Timmy Chua

Personal information
- Full name: Raphael Matthew San Miguel Chua
- Nickname: Timmy
- National team: Philippines
- Born: October 5, 1982 (age 43)
- Height: 1.80 m (5 ft 11 in)
- Weight: 70 kg (154 lb)

Sport
- Sport: Swimming
- Strokes: Breaststroke
- Club: Philippine Columbian Association
- College team: UP Fighting Maroons
- Coach: Ryuzo Ishikawa

Medal record
Men's swimming
Representing the Philippines
Southeast Asian Games
| Bronze medal – third place | 2005 Manila | 100 m breaststroke |
| Bronze medal – third place | 2005 Manila | 4×100 m medley |

= Timmy Chua =

Filipino swimmer (born 1982)

Raphael Matthew San Miguel Chua (born October 5, 1982), known as Timmy Chua, is a Filipino former swimmer, who specialized in breaststroke events.
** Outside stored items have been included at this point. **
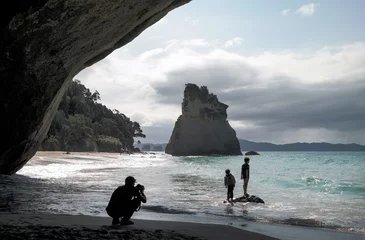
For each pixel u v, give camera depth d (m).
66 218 7.11
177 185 18.84
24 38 10.09
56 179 19.45
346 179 23.11
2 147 12.45
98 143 122.81
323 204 11.95
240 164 54.75
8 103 11.52
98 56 14.90
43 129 15.65
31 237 4.42
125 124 171.00
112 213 6.46
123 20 12.40
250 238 5.97
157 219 8.26
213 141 134.50
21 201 9.87
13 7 9.30
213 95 143.25
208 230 6.52
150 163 60.75
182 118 139.88
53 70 12.18
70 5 10.11
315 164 50.12
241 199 12.38
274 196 14.52
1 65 10.39
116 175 25.36
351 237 6.66
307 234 6.91
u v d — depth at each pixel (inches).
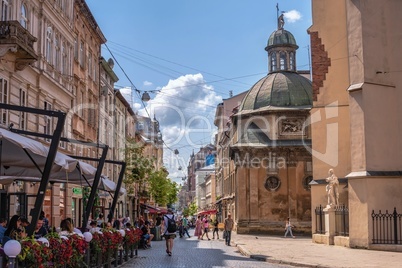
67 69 1314.0
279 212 1982.0
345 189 1216.8
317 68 1290.6
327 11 1290.6
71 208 1343.5
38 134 511.5
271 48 2213.3
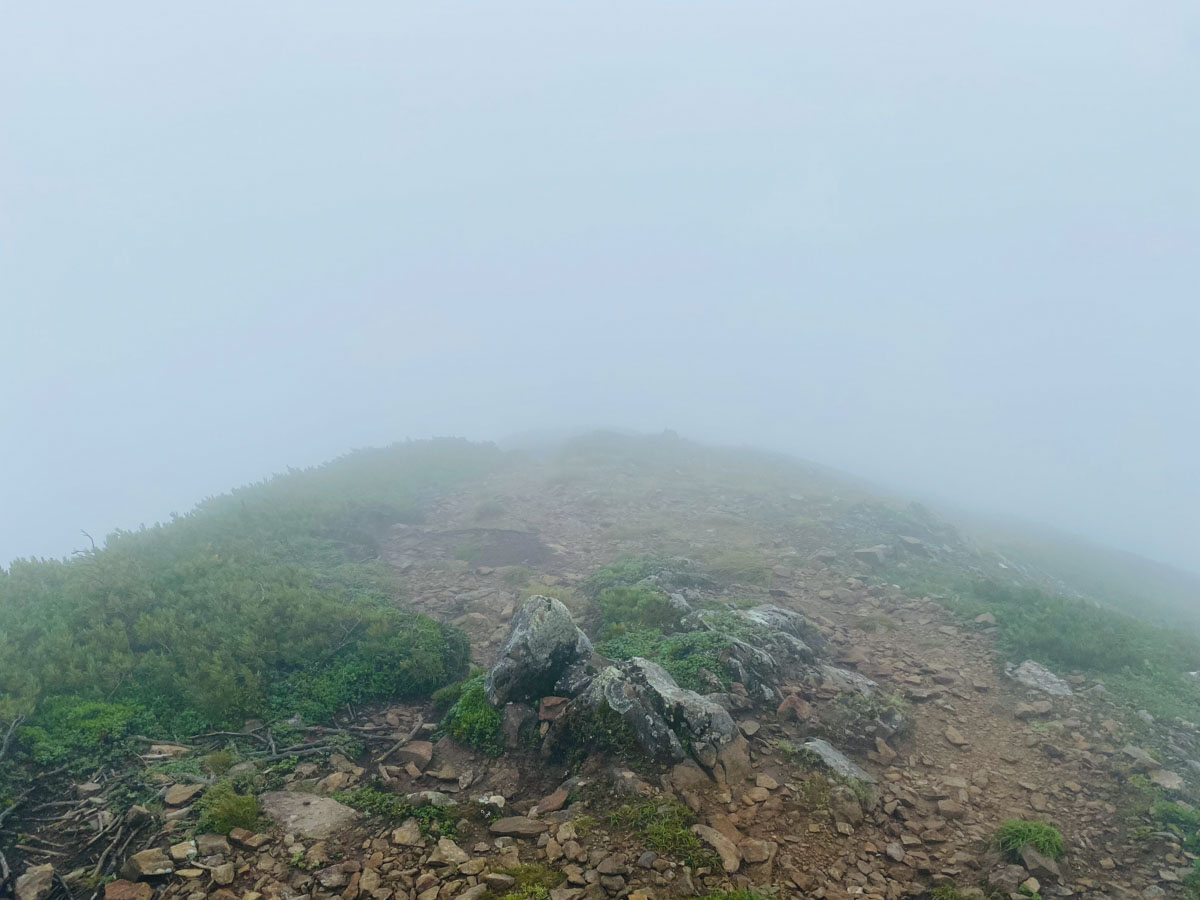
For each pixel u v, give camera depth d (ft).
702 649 29.96
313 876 16.38
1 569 33.06
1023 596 43.32
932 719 28.50
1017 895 17.51
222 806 18.35
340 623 32.63
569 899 15.51
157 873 16.05
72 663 25.34
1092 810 22.13
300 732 25.02
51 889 15.74
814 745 23.66
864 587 46.70
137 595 31.24
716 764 21.53
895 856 19.02
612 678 23.99
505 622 37.83
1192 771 24.40
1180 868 18.89
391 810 19.44
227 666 27.12
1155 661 34.68
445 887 15.75
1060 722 28.07
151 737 23.15
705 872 16.87
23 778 19.77
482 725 24.52
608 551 55.26
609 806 19.61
He is a two-time medalist in the same stroke at the 2005 Southeast Asian Games.

==Early life and education==
Raphael Matthew "Timmy" Chua was born on October 5, 1982 At the age of 11, he and his two older brothers joined the swimming team of the Philippine Columbian Association Sports Club. Initially, Chua was slower than his brothers, prompting his coaches to advise him to refrain from participating in other sports and games so he could focus on improving his swimming. He also attended San Beda High School. In 1995, at age 13, Chua participated in a swimming camp led by American coach Mike Cody.

Chua swam for the San Beda Lions in the junior division of the National Collegiate Athletic Association (NCAA). He was named Junior MVP in swimming in NCAA Season 74 in 1999.

Chua attended the University of the Philippines Diliman. He also swam for the university swimming team in the University Athletic Association of the Philippines (UAAP).

==Career==
Timmy Chua specialized in breaststroke as a swimmer. He trained under various coaches such as Angelo Lozada and Japanese coach Ryuzo Ishikawa.

Chua qualified for the men's 100 m breaststroke at the 2004 Summer Olympics in Athens, by achieving a FINA B-standard entry time of 1:04.93 from the Hong Kong Long Course Championships, three weeks before the Games were scheduled to begin. Despite his eligibility from FINA, Chua had been battling with the Philippine Amateur Swimming Association (PASA) for failing to inform officials and not granting a permission to compete for the qualifying tournament.

On the first day of the Games, Chua challenged seven other swimmers in heat two, including three-time Olympians Jean Luc Razakarivony of Madagascar and Yevgeny Petrashov of Kyrgyzstan. He edged out Latvia's Pāvels Murāns to take a fourth spot by 0.08 of a second, outside his personal best of 1:06.37. Chua failed to advance into the semifinals, as he placed fiftieth overall out of 60 swimmers in the morning preliminaries.

At the 2005 Southeast Asian Games in Manila, Chua collected two bronze medals in the 100 m breaststroke (1:04.35) and 400 m medley relay (3:52.70), as a member of the host nation team.

Chua was part of the multi-school Philippines squad which took part in the 2006 Asean University Games in Hanoi, Vietnam.

==Retirement==
Shortly the SEA Games, Chua retired from national duty to focus on finishing his engineering course at the University of the Philippines Diliman in Quezon City. By 2012, Chua had become technical sales and service manager for LaFarge, a multinational French company that handles cement. He is also a part-time member of the Philippine Olympic Committee board.